Constant Curvature Black Hole and Dual Field Theory

TL;DR

This work analyzes a five-dimensional constant-curvature black hole in AdS$_5$, obtained by identifying points along a Killing vector, which yields a time-dependent exterior and a boundary with geometry $dS_3\times S^1$. Using holographic renormalization with a surface counterterm, the authors compute the quasilocal gravitational stress-energy and map it to the dual CFT stress-energy on the boundary, finding a traceless stress tensor with negative energy density and no Casimir contribution, independent of the mass parameter $r_+$. The boundary CFT resides on a dynamical spacetime, and the results tie the spacetime to the concept of a bubble of nothing in the $r_0=0$ limit discussed by Balasubramanian and Ross. The study clarifies holographic aspects of time-dependent backgrounds and their relation to bubbles of nothing, and it outlines directions for further work such as Wilson loops and higher-dimensional generalizations.

Abstract

We consider a five-dimensional constant curvature black hole, which is constructed by identifying some points along a Killing vector in a five-dimensional AdS space.
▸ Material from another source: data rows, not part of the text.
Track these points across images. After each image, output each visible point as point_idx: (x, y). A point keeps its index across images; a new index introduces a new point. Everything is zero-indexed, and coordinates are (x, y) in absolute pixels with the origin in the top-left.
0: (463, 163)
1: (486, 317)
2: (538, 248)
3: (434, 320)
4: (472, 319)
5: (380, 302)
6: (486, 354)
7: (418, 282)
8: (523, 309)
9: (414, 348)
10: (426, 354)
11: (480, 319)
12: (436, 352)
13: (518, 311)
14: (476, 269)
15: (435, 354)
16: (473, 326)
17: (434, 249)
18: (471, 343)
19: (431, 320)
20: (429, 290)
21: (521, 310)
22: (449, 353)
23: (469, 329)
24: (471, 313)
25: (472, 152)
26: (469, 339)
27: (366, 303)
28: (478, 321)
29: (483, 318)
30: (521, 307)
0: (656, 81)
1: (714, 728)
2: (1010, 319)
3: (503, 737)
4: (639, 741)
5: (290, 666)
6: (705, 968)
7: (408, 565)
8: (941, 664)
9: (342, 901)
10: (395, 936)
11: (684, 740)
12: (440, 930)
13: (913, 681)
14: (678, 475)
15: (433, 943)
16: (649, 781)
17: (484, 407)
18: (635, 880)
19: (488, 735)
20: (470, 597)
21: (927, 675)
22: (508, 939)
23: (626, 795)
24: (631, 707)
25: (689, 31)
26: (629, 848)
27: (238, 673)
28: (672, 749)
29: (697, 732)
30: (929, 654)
The black hole has the topology M_4 times S^1, its exterior is time-dependent and its boundary metric is of the form of a three-dimensional de Sitter space times a circle, which means that the dual conformal field theory resides on a dynamical spacetime. We calculate the quasilocal stress-energy tensor of the gravitational background and then the stress-energy tenor of the dual conformal field theory. It is found that the trace of the tensor does indeed vanish, as expected. Further we find that the constant curvature black hole spacetime is just the "bubble of nothing" resulting from Schwarzschild-AdS black holes when the mass parameter of the latter vanishes.